Plugin Tools What It Covers
BevyAppPlugin 10 App assembly: add_plugin, add_systems, insert_resource, add_event, run scaffolding; DefaultPlugins descriptors; full app skeleton emission
BevyScenePlugin 5 Scene manifests: stored entity/component descriptors, RON emission, Commands spawn-code emission for saved scenes
BevyRenderWorkflowPlugin 10 3D/2D camera descriptors: configure Camera3d, projection, RenderTarget, Tonemapping, MSAA, bloom, depth-of-field; emit spawn tuple
BevyRenderMeshWorkflowPlugin 8 Mesh entity descriptors: configure Mesh3d/Mesh2d, typed material handles, wireframe; emit spawn tuple
BevyRenderAtmosphereWorkflowPlugin 12 Atmosphere + ScatteringMedium descriptors: ordered scattering-term edits, JSON inspection, block-expression emission

Trait Factories

BevyTraitFactories (trait_factories.rs) provides the marker-trait bridge for user-defined types. When an agent declares MyComponent as a Bevy Component, it calls:

prime_bevy_component::<MyComponent>();
registry.register_type::<MyComponent>("my_component").await;

Factories are provided for: Component, Resource, Asset, Bundle, Event, States, and std::default::Default.

Intentional Exclusions

A small set of Bevy symbols are intentionally not shadowed:

Excluded Reason
App, Plugin, PluginGroup Infrastructure types; BevyAppPlugin covers their usage surface via descriptor-registry tools instead
Schedule labels (Update, Startup, etc.) Authoring surface covered by BevyEcsPlugin string-form schedule selectors; adding 40+ unit wrappers would add noise without capability
Material, MaterialPlugin<M>, MeshMaterial3d<M> Generic traits; covered by the factory and workflow plugins that emit correctly-typed code without requiring monomorphization in the shadow layer
ViewportNode Runtime-internal render graph type; not user-authored

Usage Example

An AI agent that wants to author a Bevy scene with a camera, a directional light, and a textured mesh might proceed as follows:

// Step 1: Build the camera descriptor
bevy_render_workflow__create_camera_3d({})
bevy_render_workflow__set_tonemapping({ "tonemapping": "AcesFitted" })
bevy_render_workflow__set_bloom({ "intensity": 0.15 })

// Step 2: Add a directional light
bevy_render__directional_light({
    "illuminance": 10000.0,
    "shadows_enabled": true,
    "color": "LinearRgba(1.0, 0.98, 0.95, 1.0)"
})

// Step 3: Emit the spawn call
bevy_render_workflow__emit_spawn_code({ "var": "commands" })
// → commands.spawn((Camera3d::default(), ...))

// Step 4: Author the StandardMaterial
bevy_render__standard_material({
    "base_color": "LinearRgba(0.8, 0.6, 0.4, 1.0)",
    "metallic": 0.0,
    "perceptual_roughness": 0.7
})

Shadow type tools operate directly on the wrapper value.
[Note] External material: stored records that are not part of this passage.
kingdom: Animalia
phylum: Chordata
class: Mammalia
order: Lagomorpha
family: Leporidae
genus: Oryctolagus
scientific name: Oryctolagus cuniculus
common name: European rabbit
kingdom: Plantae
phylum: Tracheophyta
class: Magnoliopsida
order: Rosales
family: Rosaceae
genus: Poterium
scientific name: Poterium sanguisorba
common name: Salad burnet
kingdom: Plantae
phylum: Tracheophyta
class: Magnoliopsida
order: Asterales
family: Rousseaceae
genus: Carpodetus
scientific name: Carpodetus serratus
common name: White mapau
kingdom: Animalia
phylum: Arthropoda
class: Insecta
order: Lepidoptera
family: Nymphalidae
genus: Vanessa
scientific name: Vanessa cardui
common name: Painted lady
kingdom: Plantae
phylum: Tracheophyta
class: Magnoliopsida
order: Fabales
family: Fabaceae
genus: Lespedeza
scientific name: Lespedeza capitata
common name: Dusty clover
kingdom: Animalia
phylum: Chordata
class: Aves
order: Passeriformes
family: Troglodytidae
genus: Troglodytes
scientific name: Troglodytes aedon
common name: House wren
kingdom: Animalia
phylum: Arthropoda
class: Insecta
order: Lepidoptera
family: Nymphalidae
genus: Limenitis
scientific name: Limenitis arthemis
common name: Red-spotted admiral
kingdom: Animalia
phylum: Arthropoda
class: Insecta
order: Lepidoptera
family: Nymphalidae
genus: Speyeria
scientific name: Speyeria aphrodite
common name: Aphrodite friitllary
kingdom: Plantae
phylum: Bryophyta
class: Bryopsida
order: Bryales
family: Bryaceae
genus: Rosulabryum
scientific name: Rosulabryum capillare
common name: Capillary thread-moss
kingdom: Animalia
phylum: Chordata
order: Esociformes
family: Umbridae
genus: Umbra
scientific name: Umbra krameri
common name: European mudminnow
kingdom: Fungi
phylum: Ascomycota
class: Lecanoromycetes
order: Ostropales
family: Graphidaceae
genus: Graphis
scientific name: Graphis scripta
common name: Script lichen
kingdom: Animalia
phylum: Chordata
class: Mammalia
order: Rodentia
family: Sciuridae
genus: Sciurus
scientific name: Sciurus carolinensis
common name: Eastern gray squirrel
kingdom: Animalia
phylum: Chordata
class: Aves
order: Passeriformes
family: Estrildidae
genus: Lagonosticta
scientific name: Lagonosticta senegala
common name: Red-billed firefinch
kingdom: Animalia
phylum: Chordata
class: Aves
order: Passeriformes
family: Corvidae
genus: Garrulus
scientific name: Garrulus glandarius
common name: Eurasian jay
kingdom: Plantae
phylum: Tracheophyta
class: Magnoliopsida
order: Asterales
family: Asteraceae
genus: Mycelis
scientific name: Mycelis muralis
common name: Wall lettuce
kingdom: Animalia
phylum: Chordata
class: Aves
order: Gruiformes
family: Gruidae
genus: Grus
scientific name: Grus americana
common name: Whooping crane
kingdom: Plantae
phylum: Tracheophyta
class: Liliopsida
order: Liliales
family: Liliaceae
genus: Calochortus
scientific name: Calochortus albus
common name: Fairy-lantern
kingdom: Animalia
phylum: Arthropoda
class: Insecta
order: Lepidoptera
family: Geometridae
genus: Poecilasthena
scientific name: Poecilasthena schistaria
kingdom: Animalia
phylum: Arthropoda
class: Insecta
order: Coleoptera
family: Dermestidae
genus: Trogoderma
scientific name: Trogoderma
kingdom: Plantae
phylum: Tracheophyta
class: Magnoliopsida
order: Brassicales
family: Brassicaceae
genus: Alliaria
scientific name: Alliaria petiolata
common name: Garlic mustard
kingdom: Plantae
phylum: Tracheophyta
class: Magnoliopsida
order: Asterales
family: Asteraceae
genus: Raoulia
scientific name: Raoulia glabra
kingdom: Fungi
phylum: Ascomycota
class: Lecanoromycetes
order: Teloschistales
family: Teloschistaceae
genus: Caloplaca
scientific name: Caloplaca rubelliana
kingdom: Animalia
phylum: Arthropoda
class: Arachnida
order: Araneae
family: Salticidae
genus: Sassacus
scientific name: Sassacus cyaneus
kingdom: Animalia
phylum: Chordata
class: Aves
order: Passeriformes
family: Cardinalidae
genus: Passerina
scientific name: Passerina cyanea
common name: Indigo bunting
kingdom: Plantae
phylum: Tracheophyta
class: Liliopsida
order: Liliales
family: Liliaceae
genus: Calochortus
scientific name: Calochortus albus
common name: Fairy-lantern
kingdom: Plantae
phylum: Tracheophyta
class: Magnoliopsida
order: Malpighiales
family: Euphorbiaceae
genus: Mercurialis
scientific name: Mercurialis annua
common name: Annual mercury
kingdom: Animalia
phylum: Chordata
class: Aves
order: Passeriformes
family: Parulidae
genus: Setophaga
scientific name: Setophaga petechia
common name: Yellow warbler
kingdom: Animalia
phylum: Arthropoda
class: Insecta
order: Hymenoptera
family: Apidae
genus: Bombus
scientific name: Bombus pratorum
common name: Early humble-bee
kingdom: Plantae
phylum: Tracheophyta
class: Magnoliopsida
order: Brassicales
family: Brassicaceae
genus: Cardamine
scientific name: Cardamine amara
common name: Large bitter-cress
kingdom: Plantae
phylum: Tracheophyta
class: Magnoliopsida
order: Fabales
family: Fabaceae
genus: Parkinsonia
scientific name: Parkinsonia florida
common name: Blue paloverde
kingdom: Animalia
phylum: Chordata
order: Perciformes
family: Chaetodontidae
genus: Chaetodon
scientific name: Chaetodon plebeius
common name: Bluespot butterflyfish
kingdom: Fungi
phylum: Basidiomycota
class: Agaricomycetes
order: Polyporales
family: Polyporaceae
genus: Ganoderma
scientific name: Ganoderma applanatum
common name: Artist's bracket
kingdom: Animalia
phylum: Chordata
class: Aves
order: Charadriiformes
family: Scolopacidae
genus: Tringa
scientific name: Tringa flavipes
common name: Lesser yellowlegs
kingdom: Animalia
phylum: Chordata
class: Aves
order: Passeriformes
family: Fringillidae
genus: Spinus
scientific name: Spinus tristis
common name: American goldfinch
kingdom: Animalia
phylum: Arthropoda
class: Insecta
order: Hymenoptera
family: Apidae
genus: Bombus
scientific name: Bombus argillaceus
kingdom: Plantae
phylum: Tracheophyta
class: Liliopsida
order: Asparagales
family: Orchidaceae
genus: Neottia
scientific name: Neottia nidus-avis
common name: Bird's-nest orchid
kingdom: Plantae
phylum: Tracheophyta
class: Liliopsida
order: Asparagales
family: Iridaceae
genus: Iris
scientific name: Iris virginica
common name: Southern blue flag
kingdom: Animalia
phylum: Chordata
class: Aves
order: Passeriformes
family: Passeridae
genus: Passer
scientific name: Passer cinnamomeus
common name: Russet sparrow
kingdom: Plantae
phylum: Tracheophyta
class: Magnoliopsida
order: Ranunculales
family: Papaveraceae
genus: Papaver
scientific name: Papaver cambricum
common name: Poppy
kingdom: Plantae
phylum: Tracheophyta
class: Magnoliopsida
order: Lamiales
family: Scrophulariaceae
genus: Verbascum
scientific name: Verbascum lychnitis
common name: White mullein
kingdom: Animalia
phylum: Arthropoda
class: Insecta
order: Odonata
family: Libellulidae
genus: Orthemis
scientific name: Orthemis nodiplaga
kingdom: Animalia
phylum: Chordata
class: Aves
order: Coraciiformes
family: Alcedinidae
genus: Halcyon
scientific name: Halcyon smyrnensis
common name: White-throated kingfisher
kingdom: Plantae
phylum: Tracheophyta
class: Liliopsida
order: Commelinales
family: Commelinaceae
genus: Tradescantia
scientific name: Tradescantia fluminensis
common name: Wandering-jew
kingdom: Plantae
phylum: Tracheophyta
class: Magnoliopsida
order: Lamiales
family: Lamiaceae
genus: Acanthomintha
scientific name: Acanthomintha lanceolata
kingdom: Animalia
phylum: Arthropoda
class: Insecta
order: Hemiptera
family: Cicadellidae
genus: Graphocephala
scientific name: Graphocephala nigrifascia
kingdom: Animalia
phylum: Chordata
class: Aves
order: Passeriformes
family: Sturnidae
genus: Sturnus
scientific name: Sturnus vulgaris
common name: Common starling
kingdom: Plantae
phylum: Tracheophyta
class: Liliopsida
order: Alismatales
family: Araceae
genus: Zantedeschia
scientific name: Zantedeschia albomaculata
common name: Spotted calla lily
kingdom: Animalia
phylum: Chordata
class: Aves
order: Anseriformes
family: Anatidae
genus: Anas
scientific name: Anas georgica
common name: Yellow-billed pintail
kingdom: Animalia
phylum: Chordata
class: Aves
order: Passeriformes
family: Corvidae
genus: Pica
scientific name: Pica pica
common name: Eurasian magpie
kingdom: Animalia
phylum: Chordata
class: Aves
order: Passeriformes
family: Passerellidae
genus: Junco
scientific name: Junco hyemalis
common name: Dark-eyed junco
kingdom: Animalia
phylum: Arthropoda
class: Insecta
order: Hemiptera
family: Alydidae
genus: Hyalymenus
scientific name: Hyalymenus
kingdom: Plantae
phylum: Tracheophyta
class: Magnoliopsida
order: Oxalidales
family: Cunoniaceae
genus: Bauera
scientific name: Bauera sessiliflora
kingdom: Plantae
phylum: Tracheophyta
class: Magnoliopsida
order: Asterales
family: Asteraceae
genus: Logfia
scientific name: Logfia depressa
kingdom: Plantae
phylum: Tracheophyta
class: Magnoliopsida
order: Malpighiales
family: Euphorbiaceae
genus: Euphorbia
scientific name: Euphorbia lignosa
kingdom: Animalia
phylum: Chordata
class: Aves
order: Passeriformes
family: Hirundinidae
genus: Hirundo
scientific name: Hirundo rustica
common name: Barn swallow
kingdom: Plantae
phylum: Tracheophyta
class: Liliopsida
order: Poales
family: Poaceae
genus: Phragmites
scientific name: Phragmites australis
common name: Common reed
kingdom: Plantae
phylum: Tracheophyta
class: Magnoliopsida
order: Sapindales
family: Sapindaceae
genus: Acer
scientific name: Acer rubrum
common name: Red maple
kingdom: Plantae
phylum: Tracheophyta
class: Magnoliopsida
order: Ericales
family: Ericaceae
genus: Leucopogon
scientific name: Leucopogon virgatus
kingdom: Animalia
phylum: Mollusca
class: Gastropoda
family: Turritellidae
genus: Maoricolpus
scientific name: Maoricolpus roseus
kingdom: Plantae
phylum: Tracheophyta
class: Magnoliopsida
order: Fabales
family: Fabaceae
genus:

Plugin tools emit code strings. Workflow plugins accumulate state and emit the final spawn expression.

Relationship to the Elicitation Framework

elicit_bevy is a shadow crate in the elicitation framework. The layers are:

  1. crates/elicitation — the core framework: Elicit derive, ElicitComplete trait, ToCodeLiteral trait, Generator trait, StatefulPlugin trait, #[reflect_methods] macro, elicit_newtype! macro
  2. crates/elicitation/src/primitives/ — primitive Bevy type support (math, color, transform) with bevy-types feature gate; these are trenchcoat wrappers for types that lack JsonSchema under orphan rules
  3. crates/elicit_bevy (this crate) — the full shadow layer; 31 Bevy subcrates covered, ~32,000 lines, 10 MCP plugins, ~820 total agent-callable tools

See SHADOW_CRATE_MOTIVATION.md and THIRD_PARTY_SUPPORT_GUIDE.md for the design rationale behind the shadow crate architecture.

License

Licensed under either of Apache License, Version 2.0 or MIT License at your option.